*Directions for this task*. Reproduce the records below word for word.

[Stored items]
========================

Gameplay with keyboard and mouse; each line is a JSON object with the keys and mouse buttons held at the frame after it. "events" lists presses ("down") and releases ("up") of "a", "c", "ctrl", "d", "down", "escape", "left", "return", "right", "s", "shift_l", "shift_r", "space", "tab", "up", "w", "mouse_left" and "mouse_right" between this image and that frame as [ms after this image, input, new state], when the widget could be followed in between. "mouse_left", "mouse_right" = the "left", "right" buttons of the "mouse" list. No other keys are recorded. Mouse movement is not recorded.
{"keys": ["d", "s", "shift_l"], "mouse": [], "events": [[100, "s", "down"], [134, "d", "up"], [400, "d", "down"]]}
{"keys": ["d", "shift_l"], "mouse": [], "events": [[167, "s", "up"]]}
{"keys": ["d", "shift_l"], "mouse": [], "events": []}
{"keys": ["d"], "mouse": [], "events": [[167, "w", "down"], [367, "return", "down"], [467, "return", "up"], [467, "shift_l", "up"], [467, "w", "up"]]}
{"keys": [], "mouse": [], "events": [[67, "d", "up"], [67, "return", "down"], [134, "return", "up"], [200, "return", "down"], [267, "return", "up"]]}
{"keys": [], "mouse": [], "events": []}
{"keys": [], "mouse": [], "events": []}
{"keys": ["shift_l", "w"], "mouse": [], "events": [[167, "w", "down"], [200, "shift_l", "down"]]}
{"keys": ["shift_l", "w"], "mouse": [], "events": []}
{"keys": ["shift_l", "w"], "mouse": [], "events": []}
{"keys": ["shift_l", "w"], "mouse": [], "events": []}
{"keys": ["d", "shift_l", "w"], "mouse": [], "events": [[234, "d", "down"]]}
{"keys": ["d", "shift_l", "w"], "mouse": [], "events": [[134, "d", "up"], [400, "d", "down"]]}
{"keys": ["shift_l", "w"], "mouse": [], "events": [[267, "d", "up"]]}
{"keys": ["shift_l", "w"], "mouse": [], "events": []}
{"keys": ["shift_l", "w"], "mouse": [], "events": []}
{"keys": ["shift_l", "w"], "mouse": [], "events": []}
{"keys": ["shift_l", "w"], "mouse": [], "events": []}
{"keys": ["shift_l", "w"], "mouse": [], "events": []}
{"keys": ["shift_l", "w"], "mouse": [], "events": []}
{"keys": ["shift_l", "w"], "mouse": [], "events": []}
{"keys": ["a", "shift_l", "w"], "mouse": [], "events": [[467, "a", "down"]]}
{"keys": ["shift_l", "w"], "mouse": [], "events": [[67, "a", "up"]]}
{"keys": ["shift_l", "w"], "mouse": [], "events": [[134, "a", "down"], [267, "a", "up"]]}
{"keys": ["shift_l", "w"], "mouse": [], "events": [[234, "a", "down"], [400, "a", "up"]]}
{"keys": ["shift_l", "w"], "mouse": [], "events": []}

========================

*Exercise result*.
Gameplay with keyboard and mouse; each line is a JSON object with the keys and mouse buttons held at the frame after it. "events" lists presses ("down") and releases ("up") of "a", "c", "ctrl", "d", "down", "escape", "left", "return", "right", "s", "shift_l", "shift_r", "space", "tab", "up", "w", "mouse_left" and "mouse_right" between this image and that frame as [ms after this image, input, new state], when the widget could be followed in between. "mouse_left", "mouse_right" = the "left", "right" buttons of the "mouse" list. No other keys are recorded. Mouse movement is not recorded.
{"keys": ["d", "s", "shift_l"], "mouse": [], "events": [[100, "s", "down"], [134, "d", "up"], [400, "d", "down"]]}
{"keys": ["d", "shift_l"], "mouse": [], "events": [[167, "s", "up"]]}
{"keys": ["d", "shift_l"], "mouse": [], "events": []}
{"keys": ["d"], "mouse": [], "events": [[167, "w", "down"], [367, "return", "down"], [467, "return", "up"], [467, "shift_l", "up"], [467, "w", "up"]]}
{"keys": [], "mouse": [], "events": [[67, "d", "up"], [67, "return", "down"], [134, "return", "up"], [200, "return", "down"], [267, "return", "up"]]}
{"keys": [], "mouse": [], "events": []}
{"keys": [], "mouse": [], "events": []}
{"keys": ["shift_l", "w"], "mouse": [], "events": [[167, "w", "down"], [200, "shift_l", "down"]]}
{"keys": ["shift_l", "w"], "mouse": [], "events": []}
{"keys": ["shift_l", "w"], "mouse": [], "events": []}
{"keys": ["shift_l", "w"], "mouse": [], "events": []}
{"keys": ["d", "shift_l", "w"], "mouse": [], "events": [[234, "d", "down"]]}
{"keys": ["d", "shift_l", "w"], "mouse": [], "events": [[134, "d", "up"], [400, "d", "down"]]}
{"keys": ["shift_l", "w"], "mouse": [], "events": [[267, "d", "up"]]}
{"keys": ["shift_l", "w"], "mouse": [], "events": []}
{"keys": ["shift_l", "w"], "mouse": [], "events": []}
{"keys": ["shift_l", "w"], "mouse": [], "events": []}
{"keys": ["shift_l", "w"], "mouse": [], "events": []}
{"keys": ["shift_l", "w"], "mouse": [], "events": []}
{"keys": ["shift_l", "w"], "mouse": [], "events": []}
{"keys": ["shift_l", "w"], "mouse": [], "events": []}
{"keys": ["a", "shift_l", "w"], "mouse": [], "events": [[467, "a", "down"]]}
{"keys": ["shift_l", "w"], "mouse": [], "events": [[67, "a", "up"]]}
{"keys": ["shift_l", "w"], "mouse": [], "events": [[134, "a", "down"], [267, "a", "up"]]}
{"keys": ["shift_l", "w"], "mouse": [], "events": [[234, "a", "down"], [400, "a", "up"]]}
{"keys": ["shift_l", "w"], "mouse": [], "events": []}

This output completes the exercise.